In a world that’s increasingly uncertain, individual heroic leadership might look like the answer. But it misses the point. We need to be able to lead in a way that creates lasting, durable impact beyond any one leader’s tenure.
The Unsustainable Story
Leadership that relies on the heroic energy and efforts of single individuals is unsustainable. I know because I lived it. At 30, I burned out as a national manager, saying yes to everything, driven by this belief that busyness equalled value. I crashed pretty hard! And the business suffered too.
That breakdown became a breakthrough when I realised I was living someone else's definition of success. I started asking a different question: how can I lead on work that matters in a way that makes a lasting impact over the long-term?
That’s a question that I’m still asking today.
And I'm inviting you to ask it too.
The Five Pieces That Create Lasting Impact
During the past year, I’ve had some powerful conversations on the Dig Deeper podcast around what it takes to lead lasting impact. I’ve identified five elements that, when combined, create the ability to lead lasting impact beyond individual heroics. Here are those elements, along with links to some of the podcast conversations behind them:
Systems Thinking: We need leadership that sees the system, not just the symptoms. Dr Richard Hodge's dragonfly model gets us to think systemically about our leadership. A dragonfly spends years developing underwater, then emerges briefly to ensure the next generation. What if we thought of our impact in generations rather than quarters, and as a contribution to a healthier system?
Hero to Host Leadership: James McCulloch, CEO of Victim Support New Zealand, when faced with a list of problems from his people, responded with: "I'm just the CEO. I can't actually do that much myself. Let’s work this out together." That's not weakness. It's wisdom. Create conditions where answers emerge, not dependency on you.
Unhurried Productivity: When feeling overwhelmed and frantic, Derek Sivers' friend told him, "You don't have to do any of that." Seventeen years later, Derek still uses the question “Who or what am I doing this for?” as a circuit-breaker for busyness. The distinction between obligation and choice stills the mind, slows you down and gets you to focus on what matters most.
Living Authentically: Rachel Paris made partner in one of New Zealand’s most prestigious law firms, then realised: This isn't it. Success isn't about what looks impressive. It's about what actually sustains you. If our leadership efforts are to last, they first need to be grounded in authenticity and purpose.
Leading Lasting Impact: When you weave these four elements together, you level up. You can create a momentum beyond your individual efforts, and a change so embedded that people don't want to go back.
Why This Matters Now
We're in an age of leadership churn and short-term thinking. All too often, we’re playing defence (making problems go away) rather than offence (moving towards what we want to create). It’s exhausting, and it’s unproductive.

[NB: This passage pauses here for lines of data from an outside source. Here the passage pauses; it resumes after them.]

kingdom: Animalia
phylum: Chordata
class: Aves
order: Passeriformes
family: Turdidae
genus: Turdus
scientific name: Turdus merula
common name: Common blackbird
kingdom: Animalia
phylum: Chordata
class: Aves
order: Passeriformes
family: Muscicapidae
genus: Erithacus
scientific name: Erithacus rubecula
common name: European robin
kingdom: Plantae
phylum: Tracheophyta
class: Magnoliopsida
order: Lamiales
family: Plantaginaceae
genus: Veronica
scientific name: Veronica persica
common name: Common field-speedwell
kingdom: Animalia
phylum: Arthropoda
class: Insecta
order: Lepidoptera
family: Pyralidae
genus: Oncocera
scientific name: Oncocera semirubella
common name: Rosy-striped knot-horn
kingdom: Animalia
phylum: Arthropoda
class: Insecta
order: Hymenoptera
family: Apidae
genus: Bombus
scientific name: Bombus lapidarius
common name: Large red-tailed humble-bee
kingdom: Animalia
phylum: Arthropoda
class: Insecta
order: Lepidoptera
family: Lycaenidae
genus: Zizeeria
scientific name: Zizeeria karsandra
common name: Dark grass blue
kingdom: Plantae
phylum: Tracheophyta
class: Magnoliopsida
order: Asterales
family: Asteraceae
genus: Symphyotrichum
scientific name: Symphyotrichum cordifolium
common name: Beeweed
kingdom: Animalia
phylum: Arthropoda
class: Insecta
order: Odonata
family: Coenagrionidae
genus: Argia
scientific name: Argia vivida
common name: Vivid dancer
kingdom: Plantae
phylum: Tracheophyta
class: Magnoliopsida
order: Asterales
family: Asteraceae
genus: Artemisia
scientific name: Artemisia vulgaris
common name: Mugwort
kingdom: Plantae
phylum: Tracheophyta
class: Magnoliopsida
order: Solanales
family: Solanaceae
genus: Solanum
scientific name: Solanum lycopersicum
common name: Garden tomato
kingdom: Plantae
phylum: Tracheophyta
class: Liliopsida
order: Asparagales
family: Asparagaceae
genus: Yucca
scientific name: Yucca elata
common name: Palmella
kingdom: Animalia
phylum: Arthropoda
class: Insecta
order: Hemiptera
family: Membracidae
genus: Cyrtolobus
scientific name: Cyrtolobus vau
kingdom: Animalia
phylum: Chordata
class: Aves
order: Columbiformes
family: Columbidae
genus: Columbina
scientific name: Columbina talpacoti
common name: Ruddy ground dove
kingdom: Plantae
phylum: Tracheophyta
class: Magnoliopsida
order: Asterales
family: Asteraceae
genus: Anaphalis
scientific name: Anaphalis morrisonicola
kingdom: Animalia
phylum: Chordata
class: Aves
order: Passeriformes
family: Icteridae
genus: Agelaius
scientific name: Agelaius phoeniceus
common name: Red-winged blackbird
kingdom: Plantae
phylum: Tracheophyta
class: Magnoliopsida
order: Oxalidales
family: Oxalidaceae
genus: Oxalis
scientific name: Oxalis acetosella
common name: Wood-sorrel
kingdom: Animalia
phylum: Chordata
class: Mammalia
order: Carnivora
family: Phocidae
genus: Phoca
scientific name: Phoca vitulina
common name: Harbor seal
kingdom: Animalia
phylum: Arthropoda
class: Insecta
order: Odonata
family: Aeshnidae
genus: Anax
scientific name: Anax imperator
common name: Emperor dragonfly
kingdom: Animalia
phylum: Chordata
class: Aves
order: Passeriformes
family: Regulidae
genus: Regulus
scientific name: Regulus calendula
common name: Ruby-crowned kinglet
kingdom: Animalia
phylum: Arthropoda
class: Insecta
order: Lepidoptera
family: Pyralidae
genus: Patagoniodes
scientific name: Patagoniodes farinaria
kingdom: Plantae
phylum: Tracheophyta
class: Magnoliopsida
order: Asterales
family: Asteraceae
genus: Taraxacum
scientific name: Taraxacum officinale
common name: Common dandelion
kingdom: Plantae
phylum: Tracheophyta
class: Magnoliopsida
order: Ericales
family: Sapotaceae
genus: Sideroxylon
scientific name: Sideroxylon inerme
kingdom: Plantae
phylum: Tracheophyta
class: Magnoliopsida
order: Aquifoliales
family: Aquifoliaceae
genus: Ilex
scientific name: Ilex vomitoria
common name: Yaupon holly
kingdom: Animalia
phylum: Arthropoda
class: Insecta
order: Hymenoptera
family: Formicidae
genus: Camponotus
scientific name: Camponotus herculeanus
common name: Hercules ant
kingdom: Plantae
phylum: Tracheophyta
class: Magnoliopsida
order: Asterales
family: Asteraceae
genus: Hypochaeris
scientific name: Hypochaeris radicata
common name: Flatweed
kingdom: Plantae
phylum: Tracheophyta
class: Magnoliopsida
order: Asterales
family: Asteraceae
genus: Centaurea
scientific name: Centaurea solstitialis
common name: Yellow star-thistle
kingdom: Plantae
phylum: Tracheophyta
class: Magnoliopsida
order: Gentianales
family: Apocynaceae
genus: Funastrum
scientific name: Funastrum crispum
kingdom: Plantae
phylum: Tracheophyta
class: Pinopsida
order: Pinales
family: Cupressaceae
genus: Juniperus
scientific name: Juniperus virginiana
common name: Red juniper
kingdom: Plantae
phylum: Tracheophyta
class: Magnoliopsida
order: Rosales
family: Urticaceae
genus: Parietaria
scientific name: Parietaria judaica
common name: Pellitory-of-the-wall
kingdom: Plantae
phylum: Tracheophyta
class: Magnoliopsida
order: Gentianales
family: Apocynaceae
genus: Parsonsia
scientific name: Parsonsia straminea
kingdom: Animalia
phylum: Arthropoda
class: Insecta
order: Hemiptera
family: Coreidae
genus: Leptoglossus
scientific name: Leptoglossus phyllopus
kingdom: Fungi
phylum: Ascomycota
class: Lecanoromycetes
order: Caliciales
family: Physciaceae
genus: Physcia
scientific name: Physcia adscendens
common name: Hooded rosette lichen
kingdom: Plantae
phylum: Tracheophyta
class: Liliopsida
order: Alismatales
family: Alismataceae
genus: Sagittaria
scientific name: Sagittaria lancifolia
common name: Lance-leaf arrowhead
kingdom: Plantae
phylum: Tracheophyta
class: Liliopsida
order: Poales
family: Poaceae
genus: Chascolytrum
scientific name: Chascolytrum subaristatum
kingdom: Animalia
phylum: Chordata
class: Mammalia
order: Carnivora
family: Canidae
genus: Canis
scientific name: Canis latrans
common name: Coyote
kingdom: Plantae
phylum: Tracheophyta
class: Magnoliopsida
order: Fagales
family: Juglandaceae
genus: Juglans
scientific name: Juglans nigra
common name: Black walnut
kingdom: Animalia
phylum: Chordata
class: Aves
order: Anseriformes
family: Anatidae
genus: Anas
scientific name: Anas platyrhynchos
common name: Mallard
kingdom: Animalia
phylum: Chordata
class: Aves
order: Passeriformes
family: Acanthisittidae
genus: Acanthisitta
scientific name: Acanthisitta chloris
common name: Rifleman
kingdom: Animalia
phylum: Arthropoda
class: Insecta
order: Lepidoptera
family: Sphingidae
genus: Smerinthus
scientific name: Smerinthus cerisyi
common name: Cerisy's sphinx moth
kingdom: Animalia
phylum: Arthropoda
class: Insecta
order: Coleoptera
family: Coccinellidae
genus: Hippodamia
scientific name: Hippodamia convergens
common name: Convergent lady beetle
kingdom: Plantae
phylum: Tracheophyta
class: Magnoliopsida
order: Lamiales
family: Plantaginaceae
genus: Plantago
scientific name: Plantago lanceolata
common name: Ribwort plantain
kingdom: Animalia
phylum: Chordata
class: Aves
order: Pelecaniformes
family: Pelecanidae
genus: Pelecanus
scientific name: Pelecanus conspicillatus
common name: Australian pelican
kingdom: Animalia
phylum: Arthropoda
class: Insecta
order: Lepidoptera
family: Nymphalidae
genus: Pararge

What if we measured leadership success differently? Not by what you achieve while you're there, but by what continues after you're gone? Not by personal heroics, but by the capability you build in others?
That's the shift.
Where Do You Sit?
Here's the uncomfortable question: Are you creating lasting impact, or are you just performing brilliantly?
If you're honest with yourself, you probably know the answer. Most of us are stuck at Stage 2: exhausting ourselves and everyone around us.
I've created a free 3-minute diagnostic that shows you exactly where you sit on the four-stage spectrum from Crisis-Driven to Lasting-Impact Leadership. It'll give you clarity on where you are and what your next move is. You can take it at digbyscott.com/leading-lasting-impact.
The Year-in-Review Episode
I've also just released a special year-in-review episode of Dig Deeper where I pull all these threads together. It's 45 minutes that synthesise a year of conversations into a clear framework for creating sustainable impact. Think of it as a masterclass in Leading Lasting Impact—complete with practical actions you can take at individual, team, and organisational levels.
If this article has sparked something in you, I reckon the episode will take it deeper. You'll hear the actual voices, the stories, the vulnerable moments that shaped these ideas. You can find it wherever you listen to podcasts, or at digbyscott.com/podcast. Here are some handy links:
What's One Choice You Can Make Right Now?
Leading Lasting Impact happens through repeated, deliberate choices that add up to something extraordinary.
Take the diagnostic. Listen to the episode. Have that conversation with your team. Pick one theme to focus on.
Because the world doesn't need more brilliant individual leaders performing heroics. We need leaders who create brilliance in others, build systems that work, and embed change so deeply that people don't want to go back.